§ **Quoted passage**:
----
From the November 2025 issue of Apollo. Preview and subscribe here.
In Samuel Palmer’s painting In a Shoreham Garden (c. 1830), the viewer is struck by the stillness. Like the best gardens, it is somewhere to stop, to escape from the world: a place where the everyday hum is dimmed. Gardens slow people down, so that they have time to stare and think.
When he was homesick on the streets of London, Yeats dreamed of retreating to his imagined plot on the isle of Innisfree, writing ‘And I shall have some peace there, for peace comes dropping slow.’ Equally fed up with the filth and grime of city life, in the mid 1820s the young Palmer left the capital for rural Kent, in the company of like-minded friends who all yearned, like Yeats, for a return to a simpler, quieter life. Their aim was to recapture the spiritual radiance of the Middle Ages. They called themselves the Ancients. They might now be labelled ‘dropouts’, but they were fired by the idealism of youth and they thought that they could make the world a better place.
For the few years he was there, Palmer walked, talked and dreamed in between painting his idyll. For him, Shoreham was always surrounded by a halo of light. From the right of his garden, the bright sun shimmers as it gleams on the trunk of the tree. The impasto on the blossom is so thick that it looks as though the picture was painted in oils, but it is in fact a work in watercolour and gouache. The painting represents one of those heart-stopping moments when it is hard to believe that the world can be so beautiful – that after a long winter, spring has at last arrived and the garden is coming to life again. And there, behind the tree, a figure stands, paused to gaze at the blossom, as we in turn gaze at her, sharing that long-ago moment of wonder. It’s an idealised scene, mystic and dreamy, part pagan worship, part familiar delight, but it shows us a moment which, two centuries on, can still happen to anyone.

I think I respond more to minor works than major ones, and especially to those artists who, like Palmer, could conjure that mysterious refuge that is the natural world. Some of my favourite artists, who are part of a particularly English lyric, mystic tradition – such as Paul Nash, David Jones, the etcher F.L. Griggs or the young Graham Sutherland – were inspired by a major exhibition of Palmer’s largely forgotten work in 1926. The photographs of James Ravilious, son of Eric, also sometimes have that otherworldly quality. In all these works there are element of strangeness: what on the surface looks like an ordinary scene has a suggestion of unreality. Once, in my last garden, I came upon two visitors whispering and I asked if they were all right. ‘We don’t want to break the spell,’ they answered. Palmer’s visionary paintings are, for me, spell-binding.
----
§ **Data**:

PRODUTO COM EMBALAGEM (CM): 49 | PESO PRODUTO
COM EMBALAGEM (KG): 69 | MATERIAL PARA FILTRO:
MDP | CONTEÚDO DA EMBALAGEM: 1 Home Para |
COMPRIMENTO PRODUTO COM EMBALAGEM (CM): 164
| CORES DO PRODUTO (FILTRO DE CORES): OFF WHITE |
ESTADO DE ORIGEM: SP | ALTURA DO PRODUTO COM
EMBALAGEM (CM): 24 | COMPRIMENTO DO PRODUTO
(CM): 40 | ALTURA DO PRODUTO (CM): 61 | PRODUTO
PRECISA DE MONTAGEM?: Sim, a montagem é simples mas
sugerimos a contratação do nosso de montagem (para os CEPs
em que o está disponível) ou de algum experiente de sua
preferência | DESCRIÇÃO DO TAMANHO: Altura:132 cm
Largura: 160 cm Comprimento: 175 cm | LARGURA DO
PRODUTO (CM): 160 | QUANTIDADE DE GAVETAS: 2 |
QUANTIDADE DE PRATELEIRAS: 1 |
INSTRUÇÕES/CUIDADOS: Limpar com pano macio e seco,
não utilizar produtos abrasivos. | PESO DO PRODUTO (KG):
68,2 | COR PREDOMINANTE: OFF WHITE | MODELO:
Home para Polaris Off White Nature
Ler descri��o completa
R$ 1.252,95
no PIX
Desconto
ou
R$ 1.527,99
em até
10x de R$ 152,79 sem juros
----
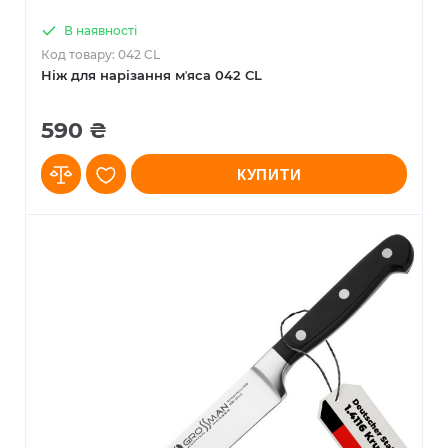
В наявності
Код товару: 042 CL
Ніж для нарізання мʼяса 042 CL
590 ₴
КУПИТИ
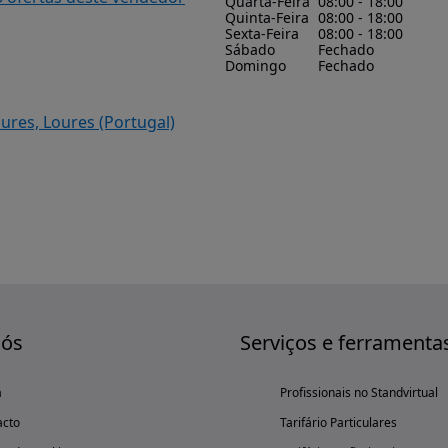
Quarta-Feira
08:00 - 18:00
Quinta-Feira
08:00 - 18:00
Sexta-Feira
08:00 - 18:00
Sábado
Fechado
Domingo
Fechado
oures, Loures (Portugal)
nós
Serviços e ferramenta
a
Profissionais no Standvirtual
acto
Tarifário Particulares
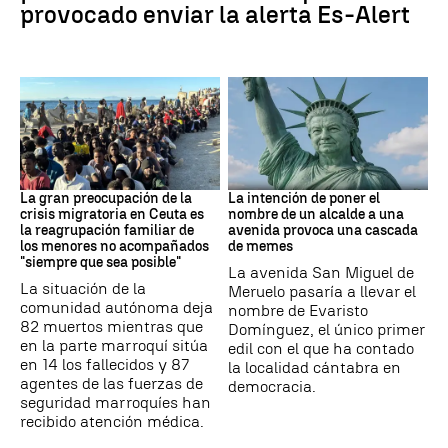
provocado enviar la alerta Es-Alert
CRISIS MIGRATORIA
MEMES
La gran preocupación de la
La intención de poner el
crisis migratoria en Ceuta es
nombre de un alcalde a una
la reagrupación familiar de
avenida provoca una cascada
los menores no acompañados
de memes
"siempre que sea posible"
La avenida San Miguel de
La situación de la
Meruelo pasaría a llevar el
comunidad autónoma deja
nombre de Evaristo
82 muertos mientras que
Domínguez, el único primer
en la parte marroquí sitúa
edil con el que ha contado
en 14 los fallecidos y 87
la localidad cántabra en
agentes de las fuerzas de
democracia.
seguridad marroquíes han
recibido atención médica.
----
§ **Work task 1**: In the piece on Samuel Palmer's painting, in what year was the major exhibition of Palmer's largely forgotten work held?
§ **Work task 2**: Using the piece on Samuel Palmer's painting, explain in one to three sentences why the young Palmer left London for rural Kent in the mid 1820s.
§ **Work task 3**: Quote the piece on Samuel Palmer's painting between "From the November" and "stare and think.", inclusive.

§ **Your solution 1**: 1926

§ **Your solution 2**: Palmer was fed up with the filth and grime of city life. With like-minded friends, he longed to return to a simpler, quieter life. Their aim was to recapture the spiritual radiance of the Middle Ages.

§ **Your solution 3**:
From the November 2025 issue of Apollo. Preview and subscribe here.
In Samuel Palmer’s painting In a Shoreham Garden (c. 1830), the viewer is struck by the stillness. Like the best gardens, it is somewhere to stop, to escape from the world: a place where the everyday hum is dimmed. Gardens slow people down, so that they have time to stare and think.